# Rotten Oil Pan



## Big Dog D (Oct 1, 2005)

Just found out from my Ford dealer that I am Lucky Customer # 1 with a rotten oil pan on my diesel........................03, 6.0 litre!!!! 

I made the appointment two weeks ago for thr truck to go in for a pan and they said that it wasn't the pan that they leak from higher up on the fuel rail and it must be running down onto the pan. Well I called them this a.m. to find out what was going on and they said I was right and that infact it was the pan that had rotted through. and that they hadn't seen or heard of this on any 6.0's. Lucky me.

WTF was Ford thinking??? Afeter replacing soooo many pans on the 7.3's you would have thought they would have gotten it figured out by the time they got around to the 6.0 litres hitting the production line.


----------



## starc (Nov 16, 2006)

I heard of a lot of people having there pan rot out, I have yet to have a pan rot. The 82 F350 I am using right now still has the original pan thats 24 years old, looks brand new still. Had a 69 diesel in an 86 F350 that plowed for years and it still looks like new as well. Strange how it happens to some and not others. Where do you park your truck, on pavement or gravel, or on dirt. I found on one truck I had that was parked around back on dirt had more of a problem with rusting of brake rotors etc...


----------



## tsmith (Sep 19, 2006)

My 79 still has the original pan, but my 95 and a buddies 96 have had the pans changed already. They just don't make them like they used too.


----------



## rollnthunder (Dec 7, 2005)

Big Dog D;334418 said:


> Just found out from my Ford dealer that I am Lucky Customer # 1 with a rotten oil pan on my diesel........................03, 6.0 litre!!!!
> 
> I made the appointment two weeks ago for thr truck to go in for a pan and they said that it wasn't the pan that they leak from higher up on the fuel rail and it must be running down onto the pan. Well I called them this a.m. to find out what was going on and they said I was right and that infact it was the pan that had rotted through. and that they hadn't seen or heard of this on any 6.0's. Lucky me.
> 
> WTF was Ford thinking??? Afeter replacing soooo many pans on the 7.3's you would have thought they would have gotten it figured out by the time they got around to the 6.0 litres hitting the production line.

• • •

▶ _Set task_: Write out the oil pan thread again from "I heard of a" to "brake rotors etc...", switching "gravel" to "sand".

• • •

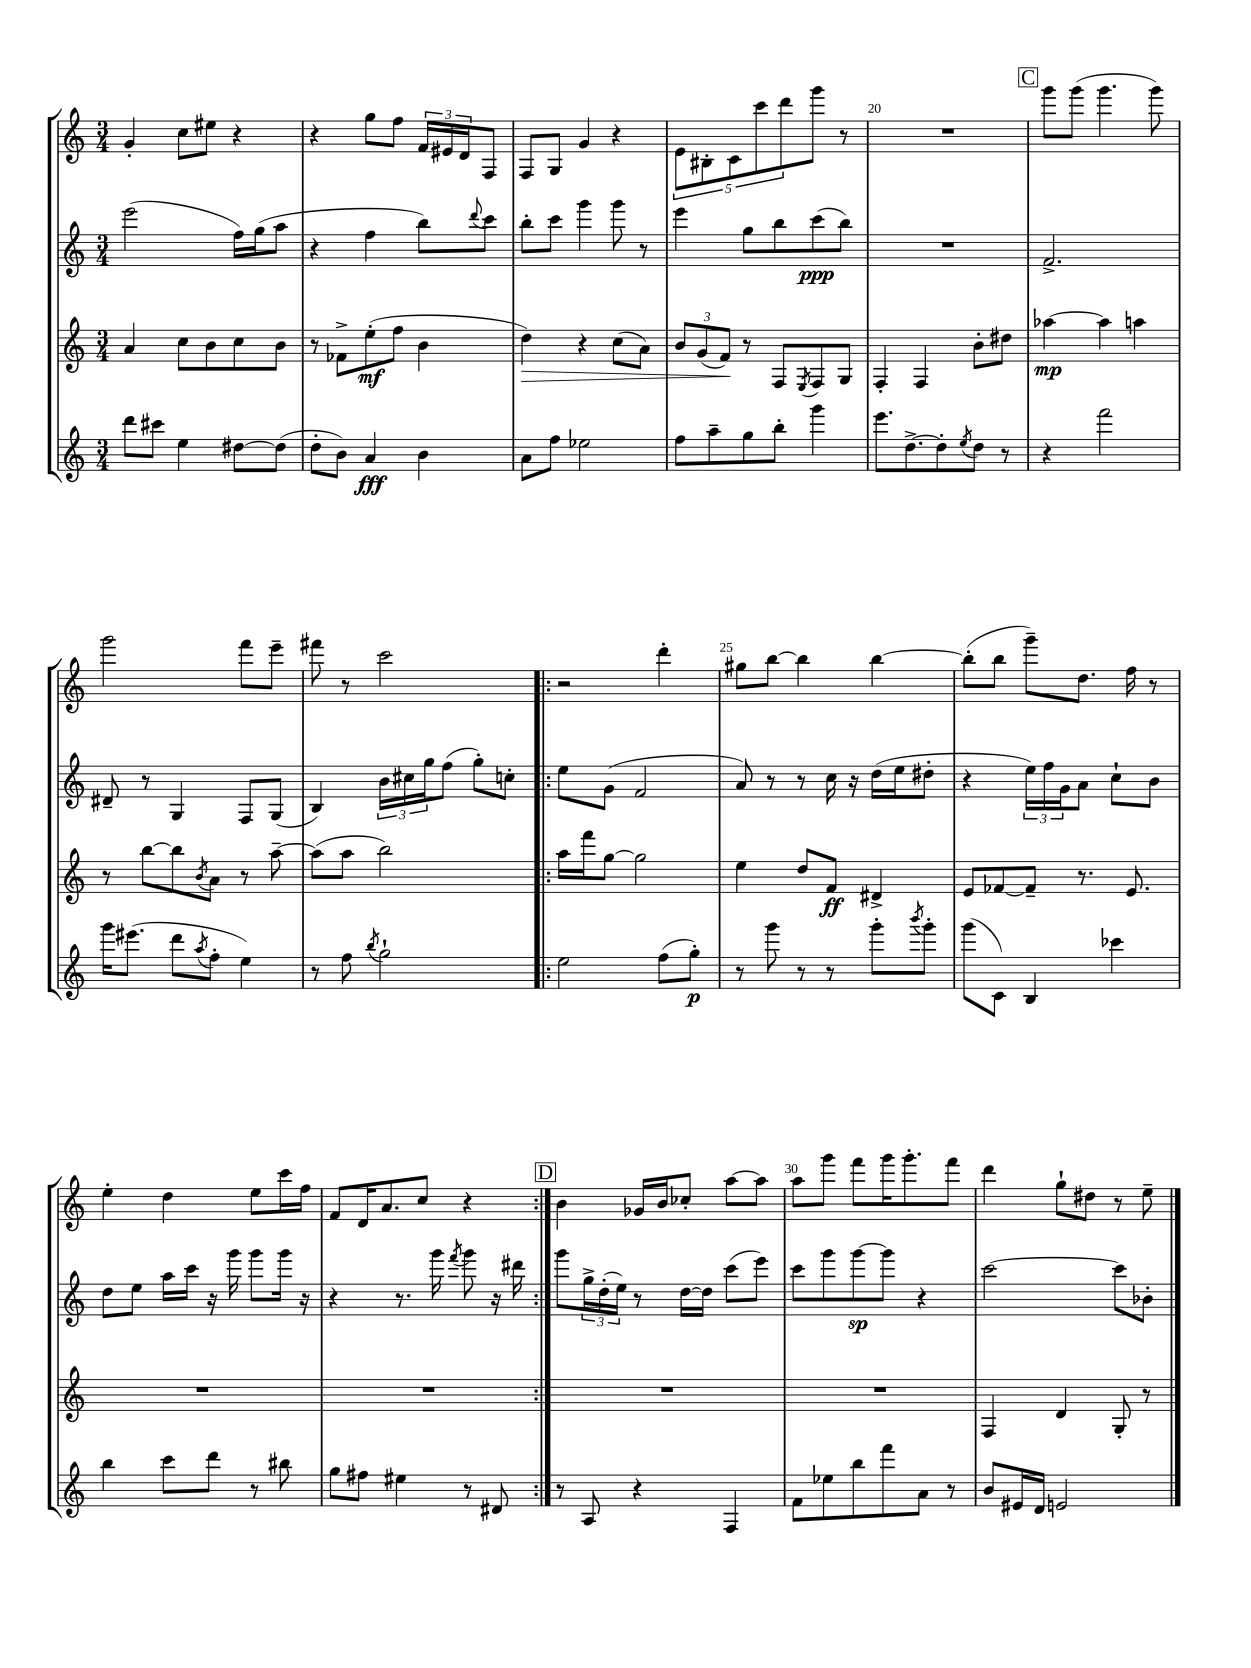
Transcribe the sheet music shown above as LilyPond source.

<<
\new StaffGroup <<
\new Staff = "s0" {
    \clef treble \key c \major \numericTimeSignature \time 3/4
    g'4-. c''8 eis''8 r4 |
    r4 g''8 f''8 \tuplet 3/2 { f'16 eis'16 d'16 } f8 |
    f8 g8 g'4 r4 |
    \tuplet 5/4 { e'8 bis8-. c'8 c'''8 d'''8 } g'''8 r8 |
    R2. |
    \mark \markup { \box "C" } g'''8 g'''8( g'''4. g'''8) |
    g'''2 f'''8 e'''8-- |
    fis'''8 r8 c'''2 |
    \repeat volta 2 { r2 d'''4-. |
    gis''8 b''8~ b''4 b''4~ |
    b''8-.( b''8 g'''8--) d''8. f''16 r8 |
    e''4-. d''4 e''8 c'''16 f''16 |
    f'8 d'16 a'8. c''8 r4 | }
    \mark \markup { \box "D" } b'4 ges'16 b'16 ces''8-. a''8~ a''8 |
    a''8 g'''8 f'''8 g'''16 g'''8.-. f'''8 |
    d'''4 g''8-! dis''8 r8 e''8-- \bar "|." |
}
\new Staff = "s1" {
    \clef treble \key c \major \numericTimeSignature \time 3/4
    e'''2( f''16) g''16( a''8 |
    r4 f''4 b''8) \appoggiatura { d'''8 } c'''8 |
    b''8-. c'''8 g'''4 g'''8 r8 |
    e'''4 g''8 b''8 c'''8\ppp( b''8) |
    R2. |
    \mark \markup { \box "C" } f'2.-> |
    dis'8-- r8 g4 f8 g8( |
    b4) \tuplet 3/2 { b'16 cis''16 g''16 } f''8( g''8-.) c''8-. |
    \repeat volta 2 { e''8 g'8( f'2 |
    a'8) r8 r8 c''16 r16 d''16( e''16 dis''8-. |
    r4 \tuplet 3/2 { e''16) f''16 g'16 } a'8 c''8-! b'8 |
    d''8 e''8 a''16 c'''16 r16 g'''16 g'''8 g'''16 r16 |
    r4 r8. g'''16 \acciaccatura { f'''8 } g'''8 r16 dis'''16 | }
    \mark \markup { \box "D" } g'''8 \tuplet 3/2 { g''16-> d''16-.( e''16) } r8 d''16~ d''16 c'''8( e'''8) |
    c'''8 g'''8 g'''8~\sp g'''8 r4 |
    c'''2~ c'''8 bes'8-. \bar "|." |
}
\new Staff = "s2" {
    \clef treble \key c \major \numericTimeSignature \time 3/4
    a'4 c''8 b'8 c''8 b'8 |
    r8 fes'8-> e''8-.\mf( f''8 b'4 |
    d''4\>) r4 c''8( a'8) |
    \tuplet 3/2 { b'8 g'8( f'8\!) } r8 f8 \acciaccatura { e8 } f8 g8 |
    f4-. f4 b'8-. dis''8 |
    \mark \markup { \box "C" } aes''4~\mp aes''4 a''4 |
    r8 b''8~ b''8 \acciaccatura { b'8 } a'8 r8 a''8~-- |
    a''8( a''8 b''2) |
    \repeat volta 2 { a''16 f'''16 g''8~ g''2 |
    e''4 d''8 f'8\ff dis'4-> |
    e'8 fes'8~ fes'8-- r8. e'8. |
    R2. |
    R2. | }
    \mark \markup { \box "D" } R2. |
    R2. |
    f4 d'4 g8-. r8 \bar "|." |
}
\new Staff = "s3" {
    \clef treble \key c \major \numericTimeSignature \time 3/4
    d'''8 cis'''8 e''4 dis''8~ dis''8( |
    d''8-. b'8) a'4\fff b'4 |
    a'8 f''8 ees''2 |
    f''8 a''8-- g''8 b''8-. g'''4 |
    e'''8. d''8.~-> d''8-. \acciaccatura { e''8 } d''8 r8 |
    \mark \markup { \box "C" } r4 f'''2 |
    g'''16 eis'''8.( d'''8 \acciaccatura { a''8 } f''8-. e''4) |
    r8 f''8 \acciaccatura { b''8 } g''2-! |
    \repeat volta 2 { e''2 f''8( g''8-.\p) |
    r8 g'''8 r8 r8 g'''8-. \acciaccatura { b'''8 } g'''8-. |
    g'''8( c'8) b4 ces'''4 |
    b''4 c'''8 d'''8 r8 bis''8 |
    g''8 fis''8 eis''4 r8 dis'8 | }
    \mark \markup { \box "D" } r8 a8 r4 f4 |
    f'8 ees''8 b''8 f'''8 a'8 r8 |
    b'8 eis'16 d'16 e'2 \bar "|." |
}
>>
>>
\layout { \context { \Score currentBarNumber = #16 \override BarNumber.break-visibility = ##(#f #t #t) barNumberVisibility = #(every-nth-bar-number-visible 5) } }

• • •

▶ _Answer in full_:
I heard of a lot of people having there pan rot out, I have yet to have a pan rot. The 82 F350 I am using right now still has the original pan thats 24 years old, looks brand new still. Had a 69 diesel in an 86 F350 that plowed for years and it still looks like new as well. Strange how it happens to some and not others. Where do you park your truck, on pavement or sand, or on dirt. I found on one truck I had that was parked around back on dirt had more of a problem with rusting of brake rotors etc...